— Так, — сказал мужик. — Не слыхал.
— Лет от роду?
— Тридцать два.
— Зрелый возраст, — сказал мужик, чему-то радуясь. — А мне пятьдесят первый, значит... Возраст все-таки... Безработный?
— Безработный...
Стрелочник усмехнулся и снова подмигнул.
— Эта худа, — сказал он. — Ну а ремесло какое понимаешь? Знаешь ли какое ремесло?
— Нет...
— Эта худа, — сказал стрелочник, покачав головой. — Как же это, брат, без рукомесла-то жить? Это, я тебе скажу, немыслимо худа. Человеку нужно непременно понимать рукомесло. Скажем, я — сторож, стрелочник. А теперь, скажем, поперли меня, сокращенье там или что иное... Я от этого, братишка, не пропаду. Я сапоги знаю работать. Буду я работать сапоги — рука сломалась — мне и горюшка никакого. Буду-ка я зубами веревки вить. Вот она какое дело. Как же это можно без рукомесла. Нипочем не можно... Как же существуешь-то?
— Из дворян, — усмехнулся мужик в поддевке. — Кровь у них никакая... Жить не могут. В рельсы ткаются.
Аполлон Перепенчук встал и хотел уйти из будки. Сторож не пустил, сказал:
— Сядь. Я тебя сейчас великолепно устрою.
Он подмигнул мужику в поддевке и сказал:
— Вася, ты бы его присобачил по своему делу. Дело у тебя тихое, каждый понимать может. Что ж безработному человеку гибнуть?

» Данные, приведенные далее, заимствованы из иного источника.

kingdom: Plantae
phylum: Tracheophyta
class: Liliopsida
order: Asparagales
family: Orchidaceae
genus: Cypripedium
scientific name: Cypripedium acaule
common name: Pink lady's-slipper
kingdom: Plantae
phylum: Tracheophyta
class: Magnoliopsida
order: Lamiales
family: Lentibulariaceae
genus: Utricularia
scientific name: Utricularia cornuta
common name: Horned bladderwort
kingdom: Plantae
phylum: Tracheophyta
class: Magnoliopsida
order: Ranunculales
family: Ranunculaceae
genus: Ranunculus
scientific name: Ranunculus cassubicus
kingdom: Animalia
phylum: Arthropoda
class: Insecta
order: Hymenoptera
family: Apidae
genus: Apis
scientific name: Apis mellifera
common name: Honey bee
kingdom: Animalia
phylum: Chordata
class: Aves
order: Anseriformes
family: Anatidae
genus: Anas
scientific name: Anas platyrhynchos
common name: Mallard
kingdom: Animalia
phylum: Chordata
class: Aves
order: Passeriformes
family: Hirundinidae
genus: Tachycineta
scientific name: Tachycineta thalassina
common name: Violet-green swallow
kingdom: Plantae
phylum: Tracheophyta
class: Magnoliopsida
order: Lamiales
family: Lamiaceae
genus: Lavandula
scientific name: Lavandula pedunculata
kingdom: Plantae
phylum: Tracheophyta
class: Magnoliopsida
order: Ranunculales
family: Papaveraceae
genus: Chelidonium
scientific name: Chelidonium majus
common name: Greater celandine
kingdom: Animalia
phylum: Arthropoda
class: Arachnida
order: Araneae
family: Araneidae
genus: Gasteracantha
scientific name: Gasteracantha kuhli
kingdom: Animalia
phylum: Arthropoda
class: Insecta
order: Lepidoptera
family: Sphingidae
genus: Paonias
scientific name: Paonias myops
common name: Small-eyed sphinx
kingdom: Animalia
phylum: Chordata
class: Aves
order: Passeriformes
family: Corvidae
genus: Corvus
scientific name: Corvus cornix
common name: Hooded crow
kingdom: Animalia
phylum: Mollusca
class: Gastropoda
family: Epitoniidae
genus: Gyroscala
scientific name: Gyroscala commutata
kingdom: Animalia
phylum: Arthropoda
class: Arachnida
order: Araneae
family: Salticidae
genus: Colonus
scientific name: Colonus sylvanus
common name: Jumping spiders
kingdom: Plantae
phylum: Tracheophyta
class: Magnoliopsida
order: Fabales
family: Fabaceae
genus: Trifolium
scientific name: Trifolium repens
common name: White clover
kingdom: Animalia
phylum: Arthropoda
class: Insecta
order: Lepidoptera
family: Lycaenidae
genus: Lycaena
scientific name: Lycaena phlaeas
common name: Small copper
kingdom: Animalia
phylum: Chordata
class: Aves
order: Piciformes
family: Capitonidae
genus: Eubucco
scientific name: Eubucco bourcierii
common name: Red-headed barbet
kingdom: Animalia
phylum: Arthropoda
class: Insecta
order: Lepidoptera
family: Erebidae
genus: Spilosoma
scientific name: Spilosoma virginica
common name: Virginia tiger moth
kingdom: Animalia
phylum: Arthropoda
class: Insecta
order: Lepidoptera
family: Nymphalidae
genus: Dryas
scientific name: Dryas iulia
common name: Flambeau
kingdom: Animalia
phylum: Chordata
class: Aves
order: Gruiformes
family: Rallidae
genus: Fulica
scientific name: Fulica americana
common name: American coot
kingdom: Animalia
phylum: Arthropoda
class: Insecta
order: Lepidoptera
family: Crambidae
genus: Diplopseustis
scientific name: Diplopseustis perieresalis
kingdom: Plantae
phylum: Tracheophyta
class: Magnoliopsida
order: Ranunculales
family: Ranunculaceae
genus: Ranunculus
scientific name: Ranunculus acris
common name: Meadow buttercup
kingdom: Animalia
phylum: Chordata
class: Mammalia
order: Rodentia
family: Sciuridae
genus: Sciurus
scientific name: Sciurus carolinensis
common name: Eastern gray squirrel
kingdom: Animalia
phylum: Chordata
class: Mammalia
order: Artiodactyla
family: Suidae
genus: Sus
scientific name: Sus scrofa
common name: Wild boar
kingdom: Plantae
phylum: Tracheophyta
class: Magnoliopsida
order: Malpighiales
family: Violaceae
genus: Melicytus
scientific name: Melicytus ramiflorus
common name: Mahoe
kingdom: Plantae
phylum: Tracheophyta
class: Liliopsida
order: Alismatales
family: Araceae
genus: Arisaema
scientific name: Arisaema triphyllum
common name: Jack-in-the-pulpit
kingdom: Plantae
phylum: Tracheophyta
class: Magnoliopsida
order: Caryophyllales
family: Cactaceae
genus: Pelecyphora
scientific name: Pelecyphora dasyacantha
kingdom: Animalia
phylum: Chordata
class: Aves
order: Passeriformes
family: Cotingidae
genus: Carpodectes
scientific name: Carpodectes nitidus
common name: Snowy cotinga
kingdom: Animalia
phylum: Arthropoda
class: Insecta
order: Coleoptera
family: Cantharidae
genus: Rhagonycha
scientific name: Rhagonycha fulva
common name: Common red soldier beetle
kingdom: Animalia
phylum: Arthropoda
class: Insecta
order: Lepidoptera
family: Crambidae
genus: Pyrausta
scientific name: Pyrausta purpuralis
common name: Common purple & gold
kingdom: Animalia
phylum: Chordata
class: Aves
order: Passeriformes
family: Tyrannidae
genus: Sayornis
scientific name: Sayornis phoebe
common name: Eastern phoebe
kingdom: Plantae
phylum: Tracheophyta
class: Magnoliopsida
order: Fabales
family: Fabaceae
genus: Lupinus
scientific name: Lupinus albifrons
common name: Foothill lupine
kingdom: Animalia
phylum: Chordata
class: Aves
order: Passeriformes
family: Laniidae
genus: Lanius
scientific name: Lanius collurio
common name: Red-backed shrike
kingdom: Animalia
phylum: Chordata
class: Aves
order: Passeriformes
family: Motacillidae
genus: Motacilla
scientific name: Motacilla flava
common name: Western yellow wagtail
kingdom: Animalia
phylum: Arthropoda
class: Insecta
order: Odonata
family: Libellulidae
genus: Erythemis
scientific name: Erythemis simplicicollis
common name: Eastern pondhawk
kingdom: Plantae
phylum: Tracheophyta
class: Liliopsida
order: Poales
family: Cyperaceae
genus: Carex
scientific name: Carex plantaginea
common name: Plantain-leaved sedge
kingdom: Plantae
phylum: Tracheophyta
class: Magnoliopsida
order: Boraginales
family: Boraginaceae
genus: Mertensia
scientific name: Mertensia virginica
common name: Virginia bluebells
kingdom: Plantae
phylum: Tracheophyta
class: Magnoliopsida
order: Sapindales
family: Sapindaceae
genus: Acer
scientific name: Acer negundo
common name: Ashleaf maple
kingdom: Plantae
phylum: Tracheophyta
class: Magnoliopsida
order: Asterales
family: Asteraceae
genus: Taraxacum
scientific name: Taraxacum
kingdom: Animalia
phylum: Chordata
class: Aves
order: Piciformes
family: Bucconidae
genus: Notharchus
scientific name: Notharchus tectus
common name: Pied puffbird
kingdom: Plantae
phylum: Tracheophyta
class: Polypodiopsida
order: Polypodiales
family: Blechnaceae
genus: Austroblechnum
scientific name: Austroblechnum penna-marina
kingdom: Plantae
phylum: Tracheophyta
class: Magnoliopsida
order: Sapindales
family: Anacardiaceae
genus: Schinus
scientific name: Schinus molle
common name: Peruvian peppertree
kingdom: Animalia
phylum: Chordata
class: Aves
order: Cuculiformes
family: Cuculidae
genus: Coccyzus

— Пущай, — сказал мужик, застегивая поддевку, — это можно: приходи-ка ты, гражданин, на Благовещенское кладбище. Спроси заведующего. Меня то есть.
— Да пущай он с тобой пойдет, Вася, — сказала баба. — Мало ли что случится.
— А пущай! — сказал мужик, вставая и надевая шапку. — Идем, что ли. Прощайте.
Мужик вышел из будки вместе с Аполлоном Перепенчуком.
Аполлон Семенович Перепенчук вышел в третий и последний период своей жизни — он вступил в должность нештатного могильщика. Почти год Аполлон Семенович проработал на Благовещенском кладбище. Он снова чрезвычайно переменился.
Он ходил теперь в желтых обмотках, в полупальто, с медной бляхой на груди — № 3. От спокойного, бездумного лица его веяло тихим блаженством. Все морщины, пятна, угри и веснушки исчезли с его лица. Нос принял прежнюю форму. И только глаза порою пристально и не мигая останавливались на одном предмете, на одной точке этого предмета, ничего больше не видя и не замечая.